An example of how this can be important is neighborhood graph construction: often machine-learning or bioinformatics practitioners learn nearest-neighbors graphs on top PCs instead of using the full data. However, the graph learned from the PCs is poorly correlated with the graph learned from the full data when features are not linearly correlated (i.e. data cannot be represented by hyperplanes of maximum covariance):

In [None]:
print('Spearman R correlation between the k-nearest-neighbors graphs learned from the data and the Principal Components:' +
'\n Linear data: %f'%results_dict['Linear data']['graph_correlation'] + '\n Uncorrelated data: %f'%results_dict['Uncorrelated data']['graph_correlation'])

Thus, as we can see, building the k-nearest-neighbors graph from PCs when data features are not linearly correlated is often a bad idea.
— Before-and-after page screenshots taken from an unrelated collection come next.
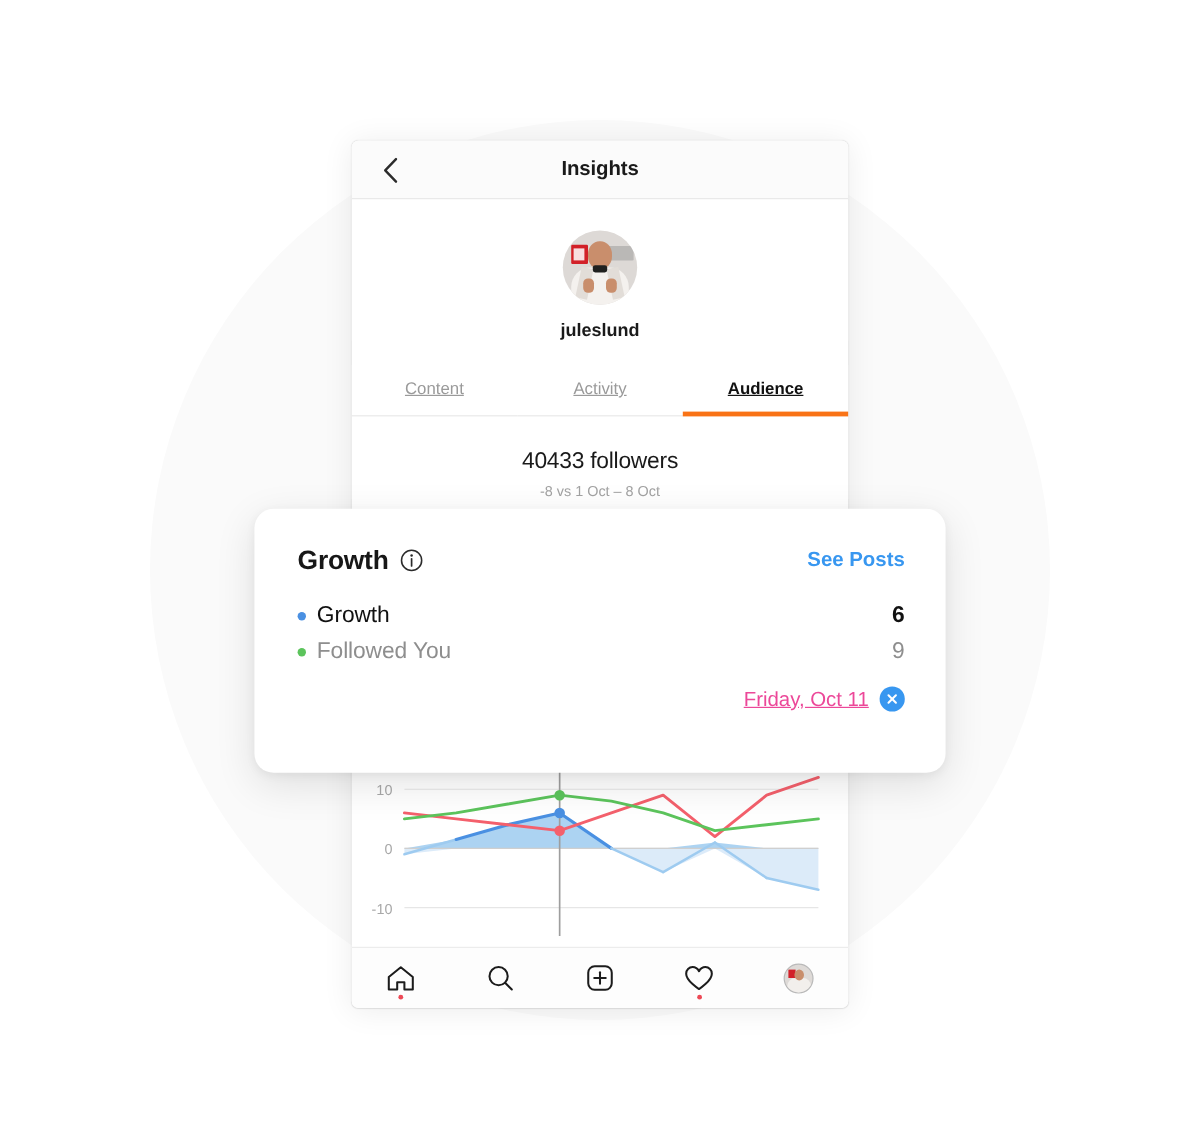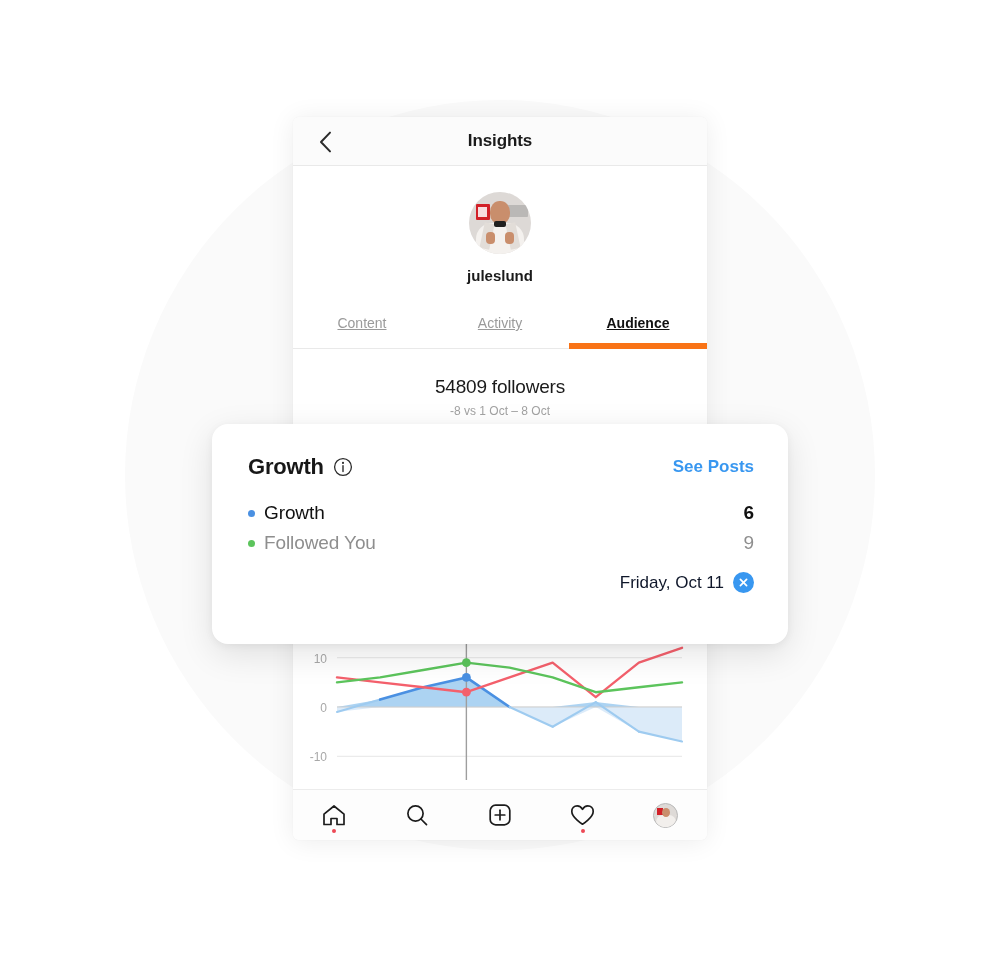--- a/index.html
+++ b/index.html
@@ -99,21 +99,21 @@
   .username {
     margin-top: 13px; font-size: 15px; font-weight: bold; color: #1a1a1a;
   }
 
   
   .tabs { display: flex; margin-top: 20px; background: #fff; }
   .tab {
     flex: 1; text-align: center; padding: 11px 0 12px 0;
     font-size: 14px; color: #9a9a9a; border-bottom: 1px solid #e9e9e9; text-decoration: underline;
   }
-  .tab.active { color: #111; font-weight: bold; border-bottom: 6px solid #f97316; }
+  .tab.active { color: #111; font-weight: bold; border-bottom: 4px solid #f97316; }
 
   
   .summary { text-align: center; padding-top: 27px; background: #fff; }
   .summary .count { font-size: 19px; color: #1a1a1a; letter-spacing: -0.2px; }
   .summary .delta { font-size: 12px; color: #a2a2a2; margin-top: 6px; }
 
   
   .chart-wrap {
     position: absolute; left: 0; top: 507px; width: 414px; height: 166px;
     background: #fff;
@@ -176,21 +176,21 @@
   .legend-value { font-size: 19px; text-align: right; min-width: 40px; }
   .legend-row.primary .legend-label { color: #111; }
   .legend-row.primary .legend-value { color: #111; font-weight: bold; }
   .legend-row.muted .legend-label { color: #8e8e8e; }
   .legend-row.muted .legend-value { color: #8e8e8e; }
 
   .card-footer {
     margin-top: 14px; display: flex; align-items: center;
     justify-content: flex-end; gap: 9px;
   }
-  .footer-date { font-size: 17px; color: #0f172a; }
+  .footer-date { font-size: 17px; color: #ec4899; text-decoration: underline; }
   .close-btn {
     width: 21px; height: 21px; border-radius: 50%; background: #3897f0;
     display: flex; align-items: center; justify-content: center; cursor: pointer;
   }
 </style>
 </head>
 <body>
 
 <div id="stage">
 
@@ -222,21 +222,21 @@
       <div class="username">juleslund</div>
     </div>
 
     <div class="tabs">
       <div class="tab">Content</div>
       <div class="tab">Activity</div>
       <div class="tab active">Audience</div>
     </div>
 
     <div class="summary">
-      <div class="count">54809 followers</div>
+      <div class="count">40433 followers</div>
       <div class="delta">-8 vs 1 Oct – 8 Oct</div>
     </div>
 
     <div class="chart-wrap">
       <svg id="chart-svg" width="414" height="166" viewBox="0 0 414 166">
           <rect x="0" y="0" width="414" height="11" fill="#fafafa"></rect>
           <line x1="44" y1="33.71428571428572" x2="389" y2="33.71428571428572" stroke="#e6e6e6" stroke-width="1"></line>
           <text x="34" y="38.71428571428572" text-anchor="end" font-family="&quot;Liberation Sans&quot;, sans-serif" font-size="12" fill="#a8a8a8">10</text>
           <line x1="44" y1="83" x2="389" y2="83" stroke="#e6e6e6" stroke-width="1"></line>
           <text x="34" y="88" text-anchor="end" font-family="&quot;Liberation Sans&quot;, sans-serif" font-size="12" fill="#a8a8a8">0</text>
The same goes for other algorithms with locality-preserving characteristics, such as non-linear dimensional reduction.

Let's see how this goes for UMAP, a very popular dimensional reduction technique. Any method can be evaluated within `pca-eval`, but we currently expect dimensional reduction methods  to have a `.fit_transform(X)` method. If no method is provided, `pca-eval` will use t-SNE by default.

In [None]:
# Install umap if you don't have it (c'mon, you should already have it, its fabulous)
#%pip install umap-learn

In [None]:
from umap import UMAP

umap_estimator = UMAP(n_neighbors=10, min_dist=0.3, n_components=2, random_state=42)

results_dict = {}
for i_data, name in enumerate(datasets):
    r_dict = evaluate_matrix(
        datasets[name], n_pcs=100, dimred_estimator=umap_estimator,
     clustering_estimator=kmeans_estimator, n_jobs=-1, verbose=True
     )
    results_dict[name] = r_dict

In [None]:
from pcaeval.pca_eval import print_dict_results

print_dict_results(results_dict)

Now let's see how this goes in single-cell genomics:

In [None]:
import scanpy as sc
from pcaeval.pca_eval import evaluate_anndata, plot_sing_vals_exp_var
adata = sc.datasets.pbmc3k()

# Input: a filtered, unnormalized AnnData object
# If already normalized, set norm_log_hvg=False
res_dict, adata = evaluate_anndata(adata, norm_log_hvg=True)

In [None]:
dict = {'PBMC3K':res_dict}
print_dict_results(dict)

In [None]:
plot_sing_vals_exp_var(res_dict, dataset=False, fontsize=10)
# datset=False means that the dictionary is not a dictionary of dictionaries with multiple datasets, but
# a dictionary with results from a single dataset

As easily observed, single-cell genomics data should be considered as not having linearly correlated variables. Thus, PCA is unsuited for its preprocessing or analysis unless proven otherwise. 

----------
NOTICE: 
As a matter of fact, nearly all published literature in single-cell genomics uses PCA for processing, so one cannot rigorously trust any of it. As despairing as this might seem, I see this as an opportunity for the community to do better rather than just following tutorials from toolkits such as Seurat and Scanpy (which do PCA preprocessing by default). It is also an opportunity to work together as a community, since all of this data will need to be reanalysed so that artifacts and distortions can be identified.

One may wonder how the communitty allowed it to come to this. I believe the answer lies somewhere between the unwillingness to address mistakes in disregard of how malicious they might be for science and the inability to question whether what is done by all is actually correct.